3) Yürürlüğe giren yeni Tüzükte yer alan kurallar, Sovyetler Birliği dağılmadan önce ve henüz Karadeniz petrolleri konusu ortada yokken hazırlanmıştır.
4) Yürürlüğe giren yeni Tüzük hazırlanırken bir tek amaç hedeflenmiştir: “Kaza nedenlerini ortadan kaldırarak, güvenliği sağlamak“. (Ve bazılarının iddia ettiği gibi, Tüzük hazırlanırken “gemileri merasime tabi tutmak, geçişleri geciktirmek, sınırlamak ya da bazı gemilerin geçişini önlemek” amaçlanmamıştır. Ancak, “güvenliği sağlamaya yönelik kurallar”, gecikme, sınırlama ve önlemlere neden olursa, bu kaçınılmazdır ve dünyanın her yerinde böyledir. Çünkü, başka türlü güvenlik sağlanamaz. Yalnız, gecikme, sınırlama ve önlemler Tüzüğün uygulanamamasından ya da yanlış uygulanmasından ileri geliyorsa, bu önlenmelidir.)

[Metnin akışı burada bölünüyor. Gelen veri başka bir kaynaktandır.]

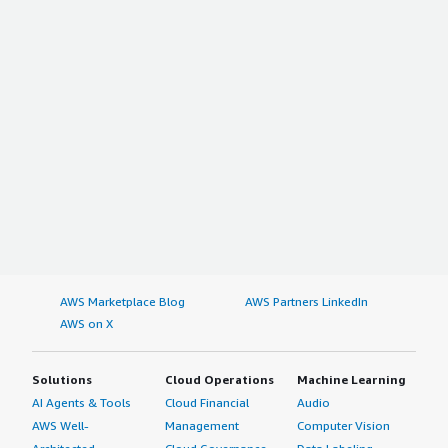
AWS Marketplace Blog
AWS Partners LinkedIn
AWS on X
Solutions
Cloud Operations
Machine Learning
AI Agents & Tools
Cloud Financial
Audio
AWS Well-
Management
Computer Vision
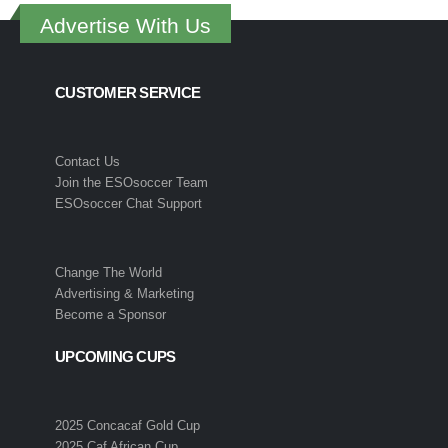
Advertise With Us
CUSTOMER SERVICE
Contact Us
Join the ESOsoccer Team
ESOsoccer Chat Support
Change The World
Advertising & Marketing
Become a Sponsor
UPCOMING CUPS
2025 Concacaf Gold Cup
2025 Caf African Cup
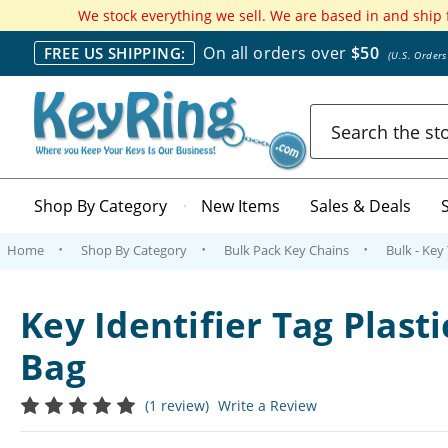
We stock everything we sell. We are based in and ship
On all orders over
$50
FREE US SHIPPING:
(U.S. Order
Search
Shop By Category
New Items
Sales & Deals
Home
Shop By Category
Bulk Pack Key Chains
Bulk - Key
Key Identifier Tag Plasti
Bag
(1 review)
Write a Review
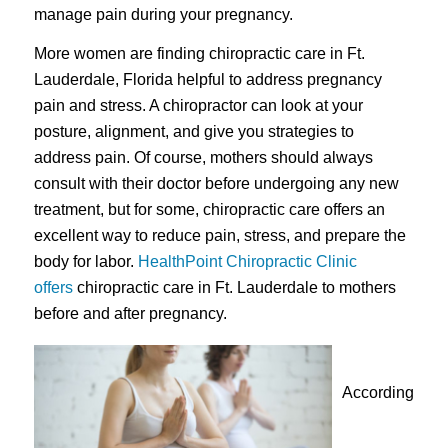
manage pain during your pregnancy.
More women are finding chiropractic care in Ft.
Lauderdale, Florida helpful to address pregnancy
pain and stress. A chiropractor can look at your
posture, alignment, and give you strategies to
address pain. Of course, mothers should always
consult with their doctor before undergoing any new
treatment, but for some, chiropractic care offers an
excellent way to reduce pain, stress, and prepare the
body for labor.
HealthPoint Chiropractic Clinic
offers
chiropractic care in Ft. Lauderdale to mothers
before and after pregnancy.
According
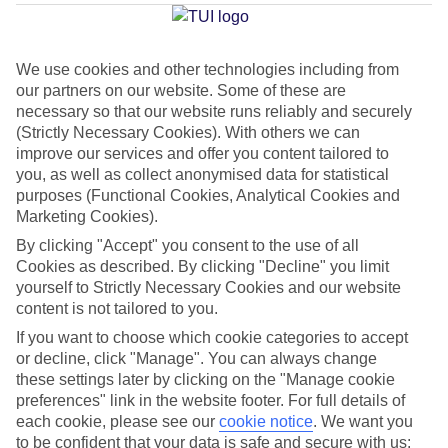
Marina
We use cookies and other technologies including from
our partners on our website. Some of these are
Jan
Feb
necessary so that our website runs reliably and securely
15
15
°C
°C
(Strictly Necessary Cookies). With others we can
improve our services and offer you content tailored to
you, as well as collect anonymised data for statistical
Avg. Rain
:
87mm
Avg. Rain
:
70mm
purposes (Functional Cookies, Analytical Cookies and
Marketing Cookies).
By clicking "Accept" you consent to the use of all
Cookies as described. By clicking "Decline" you limit
yourself to Strictly Necessary Cookies and our website
content is not tailored to you.
Special Assistance
If you want to choose which cookie categories to accept
or decline, click "Manage". You can always change
This hotel hasn’t been surveyed for its accessibility yet, but
these settings later by clicking on the "Manage cookie
we’re working on it.
preferences" link in the website footer. For full details of
each cookie, please see our
cookie notice
.
We want you
to be confident that your data is safe and secure with us:
We realise everyone’s needs are different, so it’s best to get in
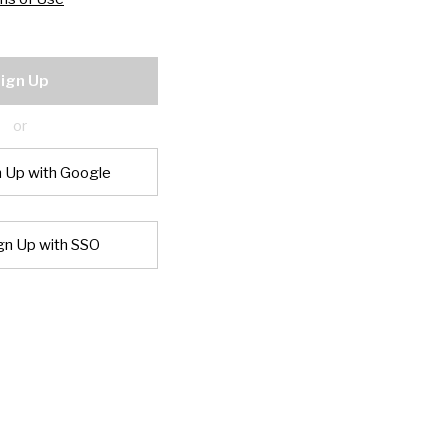
ign Up
or
n Up with Google
gn Up with SSO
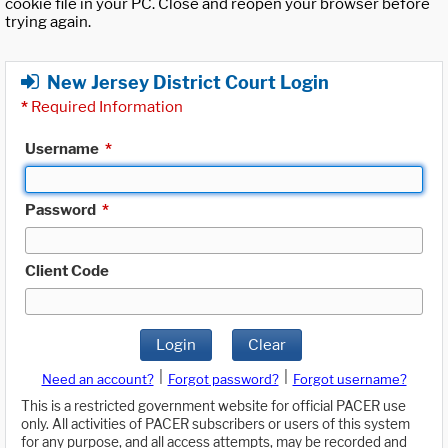
cookie file in your PC. Close and reopen your browser before
trying again.
New Jersey District Court Login
*
Required Information
Username
*
Password
*
Client Code
Login
Clear
|
|
Need an account?
Forgot password?
Forgot username?
This is a restricted government website for official PACER use
only. All activities of PACER subscribers or users of this system
for any purpose, and all access attempts, may be recorded and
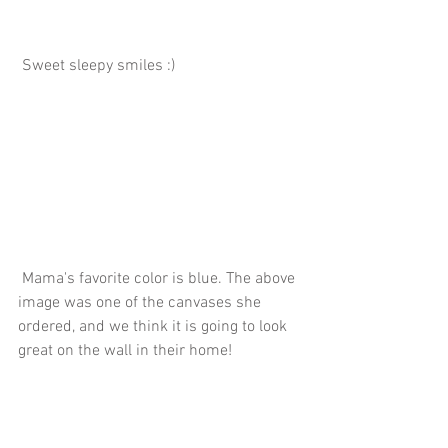
 Sweet sleepy smiles :)
 Mama's favorite color is blue. The above 
image was one of the canvases she 
ordered, and we think it is going to look 
great on the wall in their home!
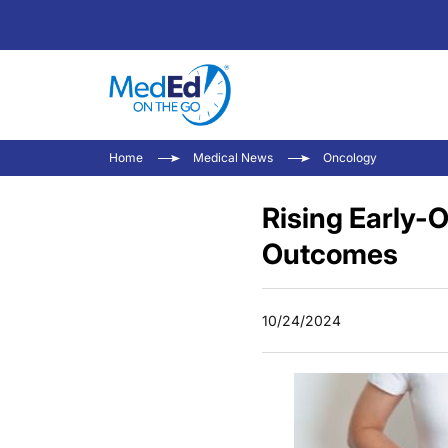
Home
Medical News
Oncology
Rising Early-
Outcomes
10/24/2024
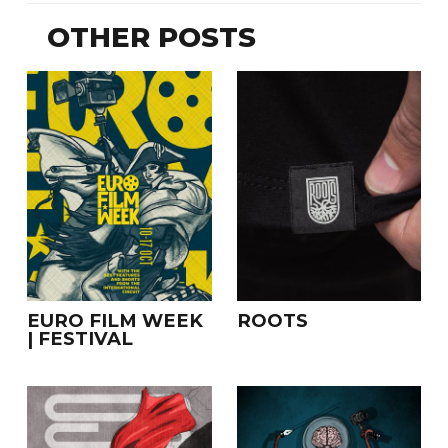
OTHER POSTS
EURO FILM WEEK
ROOTS
| FESTIVAL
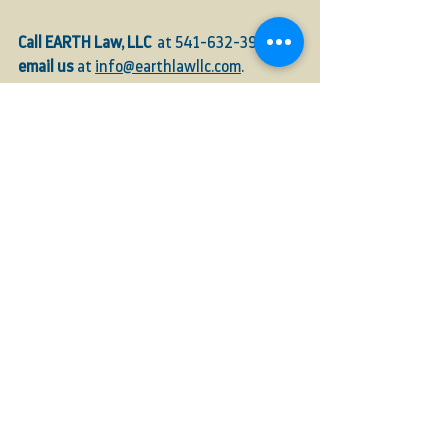
Call EARTH Law, LLC  
at 541-632-3946, or 
email us
 at 
info@earthlawllc.com
.
Hemp
Licesning
compliance
Industrial Hemp
ODA
Hemp Registry
Hemp Sales
Farmers
Registration
For Farmers
ODA
Handlers
See All
Recent Posts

5) Yeni Tüzük’te yer alan bütün kuralların benzerleri, dünyanın başka yerlerinde de yıllardır, uygulanmaktadır.
6) Yeni Tüzükte yer alan bütün maddelerin, Uluslararası Hukuka, Montreux Sözleşmesi’ne, IMO kurallarına ve İç Hukuka uygun olması için özen gösterilmiştir.
7) Boğazlarımızda ortaya çıkabilecek büyük bir kaza, tüm yönleriyle önce bizi, sonra da deniz trafiğinin uzun süre durmasıyla Karadeniz çevresinde yer alan ve onlarla ticaret yapan öbür ülkeleri de yaralar.
8) Boğazlarda güvenliğin sağlanması için hazırlanmış yeni Tüzüğü, petrol ve doğal gaz boru hatları sorunuyla karıştırmak, çok haklı olduğumuz “Boğazlarda güvenliğin sağlanması” davasında, haklılığımıza gölge düşürür. Başka ülkeleri, yanlış düşünmeye ve hareket etmeye sevk eder.
9) Yeni Tüzük, bilgisayarlı kara radar ağı sistemine dayanan bir “Gemi Trafik Yönetim Hizmetleri” (Vessel Traffıc Management Services) kurulmadan, tam olarak uygulanamaz. Hatalar yapılır, terslikler olur, trafik akışı aksar, gereksiz beklemeler ortaya çıkar.
10) Bilgisayarlı kara radar ağı sistemine dayanan bir “Gemi Trafik Yönetim Hizmetleri”, yalnızca Tüzüğün tam anlamıyla uygulanmasına yaramakla kalmayacaktır. Birçok başka yararı yanında asıl, çatışmaların olmasını çok büyük oranda önleyecektir. (Bu konu geniş olduğundan, ayrı bir yazıda ele almak istiyorum).
11) Bilgisayarlı kara radar ağı sistemine dayanan bir GTYH olmamasından ötürü şu anda Tüzüğün tam uygulanamaması nedeniyle, birçok tersliklerin, gecikmelerin ortaya çıkması, sakıncalar doğurmaktadır. Bu nedenle, en kısa zamanda, IMO kurallarına uygun, bilgisayarlı kara radar ağı sistemine dayanan, “yetki alanları”, “görevleri”, “sorumlulukları” belirlenmiş bir “Gemi Trafik Yönetim Hizmetleri” kurulmalıdır. Ve bu kuruluş, kılavuz kaptanlarla birlikte çalışmalıdır.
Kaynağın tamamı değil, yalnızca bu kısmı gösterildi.